Film review: Wonder Woman – Gal Gadot rejuvenates DC superhero franchise with fun stand-alone movie
DC Comics geeks, rejoice - at last there’s a decent DC Extended Universe movie. Gadot comes alive as an Amazonian princess who helps defeat the Germans in first world war London, with plenty of humour along the way
After the critically maligned Batman v Superman: Dawn of Justice and the mediocre Suicide Squad , Warner Bros. needed a hit to justify its DC Extended Universe (DCEU) – the studio’s rushed attempt to rival Disney’s Marvel Cinematic Universe. Although Patty Jenkins’ Wonder Woman isn’t without flaws, it gets enough right to give hope to suffering DC fans.
What does the movie get right? Putting a female superhero front and centre, for one – it’s something even Marvel hasn’t done. Staging well-choreographed action scenes with just the right amount of slo-mo, and to a killer Hans Zimmer score, is another. But most importantly, this film triumphs because it is the absolute opposite of previous DCEU films, which were dour affairs that seemed to have forgotten they’re based on superheroes.
Remember Henry Cavill’s Superman unheroically wondering if he should save innocent lives in not one but two movies? Or that Batman spent the entire movie plotting to kill?

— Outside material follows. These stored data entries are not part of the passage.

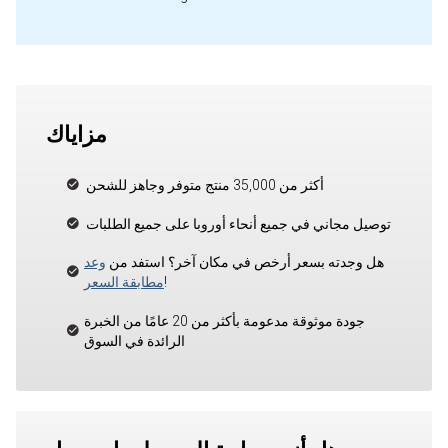
مزاياك
أكثر من 35,000 منتج متوفر وجاهز للشحن
توصيل مجاني في جميع أنحاء أوروبا على جميع الطلبات
هل وجدته بسعر أرخص في مكان آخر؟ استفد من
وعد
!
مطابقة السعر
جودة موثوقة مدعومة بأكثر من 20 عامًا من الخبرة
الرائدة في السوق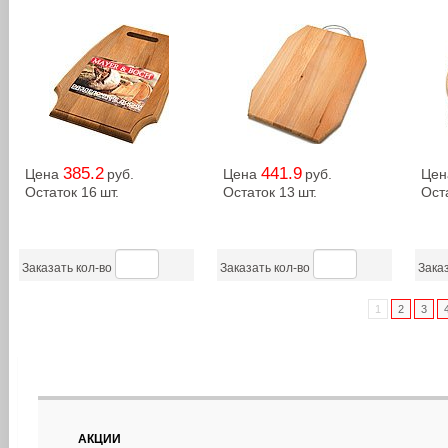
385.2
441.9
Цена
руб.
Цена
руб.
Це
Остаток 16
шт.
Остаток 13
шт.
Ост
Заказать кол-во
Заказать кол-во
Заказ
1
2
3
АКЦИИ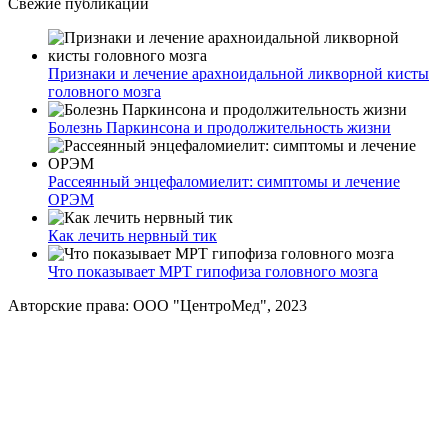
Свежие публикации
Признаки и лечение арахноидальной ликворной кисты
головного мозга
Болезнь Паркинсона и продолжительность жизни
Рассеянный энцефаломиелит: симптомы и лечение
ОРЭМ
Как лечить нервный тик
Что показывает МРТ гипофиза головного мозга
Авторские права: ООО "ЦентроМед", 2023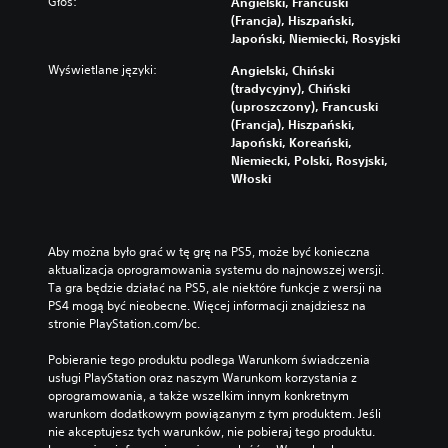
Głos:
Angielski, Francuski
(Francja), Hiszpański,
Japoński, Niemiecki, Rosyjski
Wyświetlane języki:
Angielski, Chiński
(tradycyjny), Chiński
(uproszczony), Francuski
(Francja), Hiszpański,
Japoński, Koreański,
Niemiecki, Polski, Rosyjski,
Włoski
Aby można było grać w tę grę na PS5, może być konieczna 
aktualizacja oprogramowania systemu do najnowszej wersji. 
Ta gra będzie działać na PS5, ale niektóre funkcje z wersji na 
PS4 mogą być nieobecne. Więcej informacji znajdziesz na 
stronie PlayStation.com/bc.
Pobieranie tego produktu podlega Warunkom świadczenia 
usługi PlayStation oraz naszym Warunkom korzystania z 
oprogramowania, a także wszelkim innym konkretnym 
warunkom dodatkowym powiązanym z tym produktem. Jeśli 
nie akceptujesz tych warunków, nie pobieraj tego produktu. 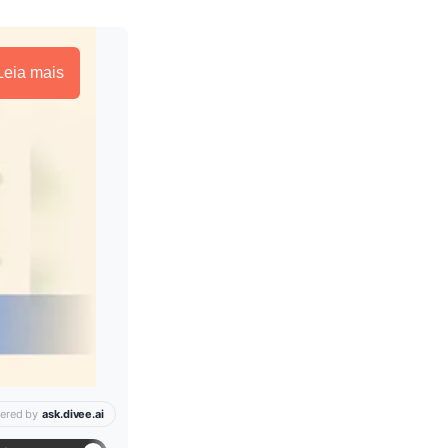
Leia mais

Well, Jenkins and screenwriter Allan Heinberg make no such mistake here – Diana, aka Wonder Woman (played by Gal Gadot), is a heroine who stands for hope and freedom.
Set in the early 20th century during the first world war, this origin story follows Diana as the princess of an Amazonian tribe living on the mystical, secluded island of Themyscira. Through somewhat cheesy exposition, it’s revealed that Diana and her people were created by the Greek god Zeus to protect mankind from Ares, the god of war.
When American war captain Steve Trevor (Chris Pine) accidentally crashes his plane on the island after stealing intel from the Germans, Diana learns of the war going on in the “real world”, and decides to participate to end the loss of innocent lives.
Moving to London for the second act, the film offers plenty of action as Diana takes on rogue soldiers and deduces that the German army general is Ares in disguise. However, in a much welcomed departure from previous DCEU films, there’s plenty of humour too, as her unfamiliarity with the “real world” leads to many amusing fish-out-of-water scenes.
Gadot was mostly one-dimensional and stoic in her 20 minutes of screen time in Batman v Superman, but here she is lively and exudes a sense of wonder – such as her first taste of ice cream, or first encounter with mansplaining.
This being the first film to star a major female superhero, messages of female empowerment have obviously been sprinkled throughout the film – “I’m the man who can,” she says in response to Trevor’s insistence that “no man can stop the war”. They’re never too heavy-handed, and perhaps necessary given the undeniable fact that men tend to commit most of the world’s atrocities.
“Only love can save mankind,” says Diana during her climactic battle with Ares. It’s a message that the world could use more of right now. And rejoice, fellow DC comic geeks, because DCEU finally has a good movie to call its own.